Eli started a strong surge at about 8.5 miles and built a slight lead quickly. After he paused at an intersection, we were all back together. Eli pushed again, and Jim went around me when a gap started to open up. Jim quickly caught and passed Eli on the last hill in the singletrack, and continued to pull away during the final mile on the roads. I couldn’t get my legs going on the road, and Eli put in one last surge towards the end to hold on to second. My hips were tight over the last couple of miles, and I think it was due to the occasional slipping on the leaves. I wore my 230’s, which felt better than the 212’s I wore last year, but I did have a few slips. I considered wearing my 285’s, but I wasn’t slipping on the leaves, I had good grip on the leaves, and the leaves were slipping. The lugs on the 285’s might not have helped. Oroc 280’s would have had better traction, but wouldn’t have been as fast as the 230’s on the easier miles. Eli’s shoes had a more aggressive tread than the 230’s, and he had a few near falls himself.
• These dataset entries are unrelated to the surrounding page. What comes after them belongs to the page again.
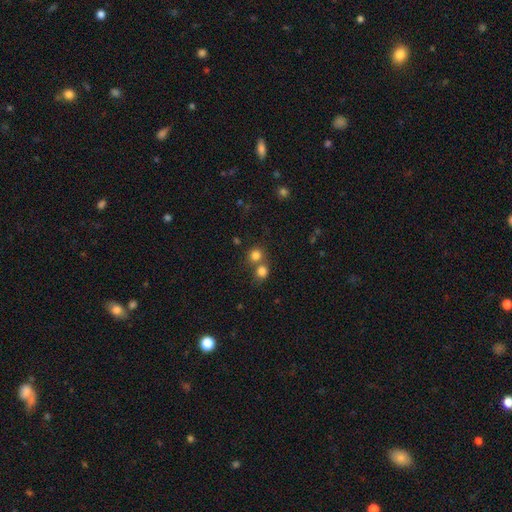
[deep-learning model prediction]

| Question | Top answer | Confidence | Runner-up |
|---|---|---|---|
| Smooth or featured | smooth | 80% | star or artifact (14%) |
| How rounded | round | 86% | in between (13%) |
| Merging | none | 52% | merger (39%) |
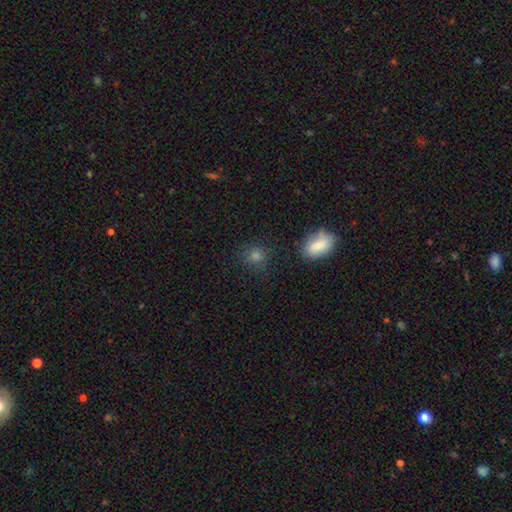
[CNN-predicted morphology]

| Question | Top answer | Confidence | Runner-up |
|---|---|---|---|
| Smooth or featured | smooth | 74% | star or artifact (18%) |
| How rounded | round | 81% | in between (18%) |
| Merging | none | 83% | minor disturbance (10%) |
Jim won by about 20 seconds in 1:00:54, and I was 6 seconds behind Eli for third. Jim and I were a few seconds slower than last year, which is good considering the leaves, traffic, and a bit of wind at times. I blame my training partner, Kevin Gorman, for my lack of finishing speed, as we missed several workouts during the early fall due to his recent calf injury! It would have been nice to have stronger finish, but I’m happy with the time, which hopefully indicates I’m in similar shape to last fall.